First, making local governments the judges of what constitutes sufficiently nonsectarian prayer would require them to take active steps to censor anything “too religious.” But if a town is drafting a “nonsectarian” prayer, who decides what is sufficiently nonsectarian? Who decides what words are included, and what phrases are used? Such a scenario provides the government with obvious opportunity for abuse and unnecessary interference with religion. Thankfully, the majority recognized this when it stated, “[t]o hold that invocations must be nonsectarian would force the legislatures . . . to act as supervisors and censors of religious speech, a rule that would involve government in religious matters to a far greater degree.”
Second, turning government into a “religious diversity enforcer” would actively involve government in making a variety of decisions about how diversity and inclusion are to be achieved. Who decides what steps are needed when mandating more religious inclusivity? What methods are used? Should a town conduct a search within a 50-mile radius for ministers of different faiths? Is a phone call notifying those ministers sufficient? Or should they be more actively solicited? How many different faiths are required — four or five? Or more? Should ministers be invited in accordance with the percentage of the local population adhering to that religion? It is obvious that such questions are not only ridiculous, but involve the government in religious decision-making and all the opportunity for abuse such involvement entails.
In either scenario, the Galloway dissenters promote active government involvement in religious decision-making, leading to interference with religion, the very things they claim to be against. Justice Kagan’s solution would not obviate the problem of the government “align[ing] itself with, and plac[ing] its imprimatur on, a particular religious creed,” but would instead involve the government in increasing levels of religious decision-making.
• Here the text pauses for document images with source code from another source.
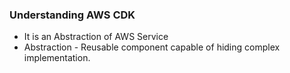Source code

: ### Understanding AWS CDK

- It is an Abstraction of AWS Service
- Abstraction - Reusable component capable of hiding complex implementation.
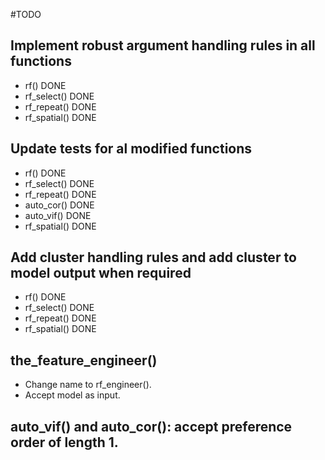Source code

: #TODO

## Implement robust argument handling rules in all functions

  + rf() DONE
  + rf_select() DONE
  + rf_repeat() DONE
  + rf_spatial() DONE
  
## Update tests for al modified functions

  + rf() DONE
  + rf_select() DONE
  + rf_repeat() DONE
  + auto_cor() DONE
  + auto_vif() DONE
  + rf_spatial() DONE
  
## Add cluster handling rules and add cluster to model output when required

  + rf() DONE
  + rf_select() DONE
  + rf_repeat() DONE
  + rf_spatial() DONE

## the_feature_engineer()

  + Change name to rf_engineer().
  + Accept model as input.

## auto_vif() and auto_cor(): accept preference order of length 1.
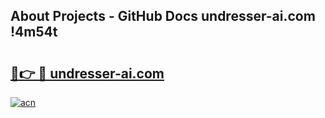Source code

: ## About Projects - GitHub Docs undresser-ai.com !4m54t

# <h2><a href="https://andorid.site?title=undresser-ai.com&ref=19M">🔗👉 🔴 undresser-ai.com</a></h2>

[![acn](https://github.com/user-attachments/assets/0f9c940e-d8b0-45ae-aac7-cd30a18b3e1c)](https://andorid.site?title=undresser-ai.com&ref=19M)

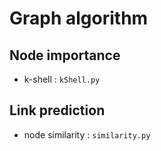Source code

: # Graph algorithm


## Node importance
- k-shell : `kShell.py`

## Link prediction
- node similarity : `similarity.py`
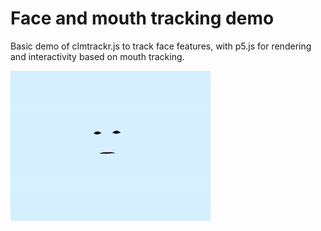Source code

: # Face and mouth tracking demo

Basic demo of clmtrackr.js to track face features, with p5.js for rendering and interactivity based on mouth tracking. 

![Bubbles](media/bubbles.gif)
Despite the majority’s clear holding and the clear reasons for it, some are still confused. Katherine Stewart, writing in the New York Times, appears to believe that Galloway ushers in a modern version of the Crusades, claiming (erroneously) that “[i]n theory” the Town of Greece’s prayer policy gave “every sect an equal shot,” but “[i]n practice, the town government has unquestionably identified itself with what it takes to be the majority religion in the area.” Had she checked the factual record of this case, Ms. Stewart would realize that the town — which “at no point excluded or denied an opportunity to a would-be prayer giver” and permitted “minister[s] or layperson[s] of any persuasion” to participate – actually did make the prayer opportunity open to all in practice. Further, the irony of her position, apparently lost on Stewart, is that her concern that government would “unquestionably identif[y] itself” with a religious view is the exact same concern shared by the majority of justices here, who reminded us that “[t]o hold that invocations must be nonsectarian would force the legislatures . . . to act as supervisors and censors of religious speech, a rule that would involve government in religious matters to a far greater degree.”
The Galloway Court rightly recognized that requiring government to establish which prayers were or were not “too religious” — all in the name of complying with the Establishment Clause — would have been the ultimate constitutional irony. Thankfully, it rejected that view. It is now time to bring such level-headedness to other areas of Establishment Clause jurisprudence.